→ What the task asks
Update the listing below by replacing every occurrence of "动态规划" with "DP", keeping everything else the same, and leave the pictures out of your answer.

→ Saved entries
______

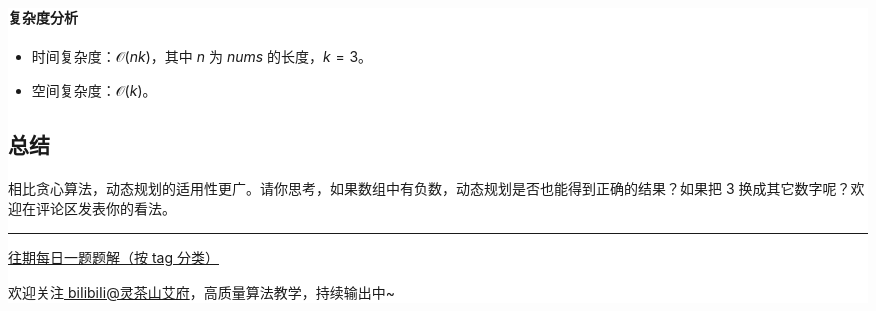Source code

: 

#### 复杂度分析



- 时间复杂度：$\mathcal{O}(nk)$，其中 $n$ 为 $\textit{nums}$ 的长度，$k=3$。

- 空间复杂度：$\mathcal{O}(k)$。



## 总结



相比贪心算法，动态规划的适用性更广。请你思考，如果数组中有负数，动态规划是否也能得到正确的结果？如果把 $3$ 换成其它数字呢？欢迎在评论区发表你的看法。



---



[往期每日一题题解（按 tag 分类）](https://github.com/EndlessCheng/codeforces-go/blob/master/leetcode/SOLUTIONS.md)



欢迎关注[ biIibiIi@灵茶山艾府](https://space.bilibili.com/206214)，高质量算法教学，持续输出中~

______

→ Finished task
Source code

: 

#### 复杂度分析



- 时间复杂度：$\mathcal{O}(nk)$，其中 $n$ 为 $\textit{nums}$ 的长度，$k=3$。

- 空间复杂度：$\mathcal{O}(k)$。



## 总结



相比贪心算法，DP的适用性更广。请你思考，如果数组中有负数，DP是否也能得到正确的结果？如果把 $3$ 换成其它数字呢？欢迎在评论区发表你的看法。



---



[往期每日一题题解（按 tag 分类）](https://github.com/EndlessCheng/codeforces-go/blob/master/leetcode/SOLUTIONS.md)



欢迎关注[ biIibiIi@灵茶山艾府](https://space.bilibili.com/206214)，高质量算法教学，持续输出中~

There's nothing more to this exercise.